James May, adhering to his reputation for sensible (yet often boring) choices, opted for a 1985 Mercedes-Benz 230E . top gear botswana cars
. All three hosts found this prospect so "humiliating" that they worked tirelessly to keep their original cars running.
The producers issued a strict rule: if any host's car died permanently, they would be forced to drive a backup vehicle. For this trip, the backup was a bright yellow Volkswagen Beetle. The Lancia, along with the other cars, was
To cope with the suffocating heat and dust, Clarkson was forced to strip the Lancia down to its bare bones. He removed the doors, the hood, the boot lid, and most of the interior trim to reduce weight and improve airflow. Despite the constant breakdowns and the fact that it was completely open to the elements—including dust storms and swarming insects—the Lancia miraculously survived the journey to the Namibian border. Clarkson frequently declared it the most unreliable car that somehow never actually died. 3. The Mercedes-Benz 230E: James May’s Unstoppable Tank Vehicle Overview 2.3-liter inline-4 (M102) Power: Approximately 134 horsepower Drive Layout: Front-engine, rear-wheel drive Performance in the Desert
Surprisingly, the Lancia proved to be the fastest and most adaptable car on the salt pans. Despite losing its starting motor—forcing Clarkson to start it with a brick or get a push every single time—the car survived the entire journey. It earned the title of the most surprising survivor in the show's history. 3. The Classy 1985 Mercedes-Benz 230E (James May) Richard Hammond’s 1963 Opel Kadett (Oliver) While it
Ever the pragmatist, May chose a car known for its tank-like build quality. The Mercedes-Benz W123 is a staple of African taxi fleets, and it lived up to its reputation. While May spent most of the trip stripping the interior to save weight, the car remained remarkably reliable compared to the Lancia.
The Top Gear Botswana Special shifted the formula of the show away from reviewing new supercars toward celebrating the bond between humans and old automobiles. The episode proved that regular road cars possess a level of durability that modern, electronics-heavy vehicles rarely match.

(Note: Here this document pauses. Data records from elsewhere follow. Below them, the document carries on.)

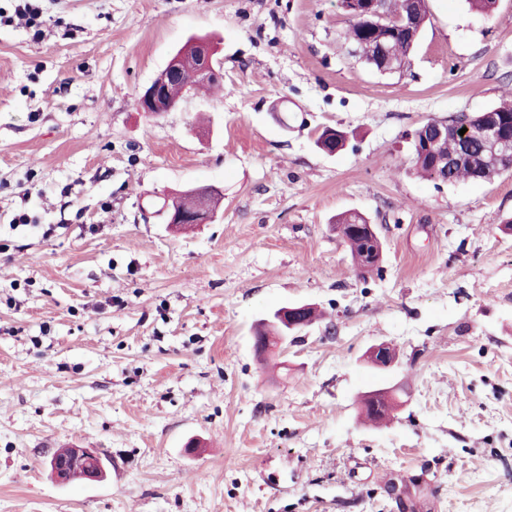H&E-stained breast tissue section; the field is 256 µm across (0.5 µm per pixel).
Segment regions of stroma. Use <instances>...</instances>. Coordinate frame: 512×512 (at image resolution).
Masks as SVG:
<instances>
[{
    "instance_id": "1",
    "label": "stroma",
    "mask_w": 512,
    "mask_h": 512,
    "mask_svg": "<svg viewBox=\"0 0 512 512\" xmlns=\"http://www.w3.org/2000/svg\"><path fill=\"white\" fill-rule=\"evenodd\" d=\"M427 5L383 75L338 0H39L36 30L0 0V512H394L412 476L417 512H512V173L423 178L404 139L512 96V0ZM193 36L220 90L139 112ZM203 184L216 218L172 232L162 203ZM349 211L383 243L366 275ZM299 303L323 319L256 354ZM60 448L105 476L58 484ZM362 224H368L362 215L357 213H347L337 219L336 229L349 246L352 258L357 263V265L358 262H363V264H361V272L367 273L372 272L377 267V264L374 260H370L363 255V250L366 247L367 227ZM360 229L362 231H360ZM368 232H370L373 236H375V239H377V248H374L371 253L374 255L375 253L379 252L380 257L378 258L376 256V261L378 263L382 257L383 245L373 225L368 224Z\"/></svg>"
}]
</instances>
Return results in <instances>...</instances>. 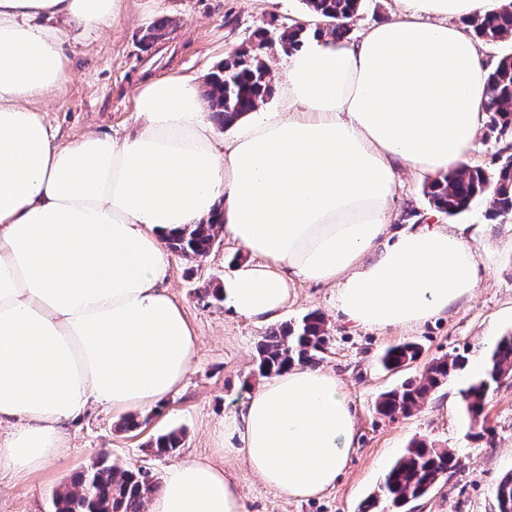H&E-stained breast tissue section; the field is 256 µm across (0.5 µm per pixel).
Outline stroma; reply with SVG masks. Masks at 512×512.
I'll use <instances>...</instances> for the list:
<instances>
[{
	"instance_id": "obj_1",
	"label": "stroma",
	"mask_w": 512,
	"mask_h": 512,
	"mask_svg": "<svg viewBox=\"0 0 512 512\" xmlns=\"http://www.w3.org/2000/svg\"><path fill=\"white\" fill-rule=\"evenodd\" d=\"M305 13L302 0H127L124 15L111 26L70 30L64 46L69 79L46 105L47 120L65 141L89 131L123 137L142 122L135 92L144 78L177 71L207 92L208 74L226 55L248 46L257 28L300 20ZM159 21L167 24L166 38L145 50L142 36ZM426 182V176L401 169L388 239L414 224L447 223V216L430 209ZM487 209L480 199L455 218L459 224L485 225L476 248L486 277L471 296L415 330L352 327L336 306L335 289L297 284L296 298L280 319L294 322L312 311L324 316L331 340L321 366L336 373L358 409L357 438L334 489L310 500H293L266 487L242 459L224 454V417L242 402L256 344L270 326L237 318L223 304L205 298V291L221 288L231 260L250 257L245 248L220 237L205 258L168 255L165 287L199 340L183 388L147 410V422L131 431L100 409L81 413L70 424L66 448L40 472L0 474V512H52L53 492L101 454L119 465L146 462L160 476L185 458L208 461L236 482L245 512H359L387 467L415 439L453 449L460 466L416 502L412 512H492L495 488L512 472V376L490 392L481 424H469L460 413L459 391L468 380L464 373L411 416L391 419L375 411L382 392L418 375L433 358L465 347L471 363H479L497 336L512 331V219L490 221ZM405 341L421 345L417 362L400 372L381 369L379 354ZM174 428L185 434L182 447L169 456H152L149 441Z\"/></svg>"
}]
</instances>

The Top Gear Botswana Special, which first aired in November 2007 as part of Season 10, is widely considered the blueprint for the modern motoring television special. Jeremy Clarkson, Richard Hammond, and James May were set a seemingly impossible challenge: buy a used, standard, two-wheel-drive car for less than £1,500 in South Africa, and drive it 1,000 miles across the harsh, unforgiving terrains of Botswana.